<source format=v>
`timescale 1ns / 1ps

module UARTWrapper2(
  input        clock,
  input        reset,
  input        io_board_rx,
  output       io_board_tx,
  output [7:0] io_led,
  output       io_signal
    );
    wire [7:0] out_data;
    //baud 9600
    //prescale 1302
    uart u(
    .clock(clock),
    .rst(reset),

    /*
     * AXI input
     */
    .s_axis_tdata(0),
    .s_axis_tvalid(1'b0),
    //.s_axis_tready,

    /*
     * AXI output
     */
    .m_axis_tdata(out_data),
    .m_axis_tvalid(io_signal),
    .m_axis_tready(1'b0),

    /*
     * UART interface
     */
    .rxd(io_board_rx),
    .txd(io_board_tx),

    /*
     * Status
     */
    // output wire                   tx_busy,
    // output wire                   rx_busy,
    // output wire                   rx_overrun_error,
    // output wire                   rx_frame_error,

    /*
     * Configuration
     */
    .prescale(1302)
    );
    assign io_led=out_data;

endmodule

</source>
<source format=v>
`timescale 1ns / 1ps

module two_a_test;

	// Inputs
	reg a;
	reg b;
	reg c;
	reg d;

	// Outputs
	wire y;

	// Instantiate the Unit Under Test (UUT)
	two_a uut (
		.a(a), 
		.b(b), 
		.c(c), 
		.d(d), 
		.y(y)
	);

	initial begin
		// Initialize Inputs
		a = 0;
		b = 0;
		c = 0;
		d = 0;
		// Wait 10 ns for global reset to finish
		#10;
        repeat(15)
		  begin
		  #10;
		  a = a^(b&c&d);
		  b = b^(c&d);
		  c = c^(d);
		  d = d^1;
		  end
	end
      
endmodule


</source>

********************

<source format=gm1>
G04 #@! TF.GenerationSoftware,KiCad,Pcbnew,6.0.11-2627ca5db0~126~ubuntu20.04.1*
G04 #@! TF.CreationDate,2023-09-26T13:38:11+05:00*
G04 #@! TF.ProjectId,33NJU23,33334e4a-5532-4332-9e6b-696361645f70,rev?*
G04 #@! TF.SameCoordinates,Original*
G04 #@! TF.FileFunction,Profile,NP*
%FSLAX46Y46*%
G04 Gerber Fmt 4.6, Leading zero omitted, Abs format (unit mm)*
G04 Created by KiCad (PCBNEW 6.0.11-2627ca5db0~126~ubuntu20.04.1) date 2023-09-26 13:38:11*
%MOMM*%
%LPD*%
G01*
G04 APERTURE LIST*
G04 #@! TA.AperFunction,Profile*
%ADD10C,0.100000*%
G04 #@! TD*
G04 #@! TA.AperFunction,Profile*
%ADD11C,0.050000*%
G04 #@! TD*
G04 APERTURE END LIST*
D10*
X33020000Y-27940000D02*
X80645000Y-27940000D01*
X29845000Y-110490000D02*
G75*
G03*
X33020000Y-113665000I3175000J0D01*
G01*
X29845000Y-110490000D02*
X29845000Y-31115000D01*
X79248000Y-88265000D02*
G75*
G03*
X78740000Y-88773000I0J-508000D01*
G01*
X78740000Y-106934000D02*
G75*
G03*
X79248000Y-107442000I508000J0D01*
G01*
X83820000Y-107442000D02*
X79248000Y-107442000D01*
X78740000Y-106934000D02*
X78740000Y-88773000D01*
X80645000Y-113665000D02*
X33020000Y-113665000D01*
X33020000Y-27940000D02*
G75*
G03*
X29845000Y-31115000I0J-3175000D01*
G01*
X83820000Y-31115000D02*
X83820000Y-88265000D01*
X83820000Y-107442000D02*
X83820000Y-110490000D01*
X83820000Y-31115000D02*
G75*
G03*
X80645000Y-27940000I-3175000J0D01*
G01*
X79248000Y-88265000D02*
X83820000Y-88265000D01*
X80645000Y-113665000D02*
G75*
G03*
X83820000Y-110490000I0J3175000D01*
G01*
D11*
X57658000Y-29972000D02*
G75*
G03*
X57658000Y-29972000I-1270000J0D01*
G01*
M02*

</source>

********************

:: Problem to solve ::
Scan the data above for the word "LIST", then copy every line that holds it.

:: Output ::
G04 APERTURE LIST*
G04 APERTURE END LIST*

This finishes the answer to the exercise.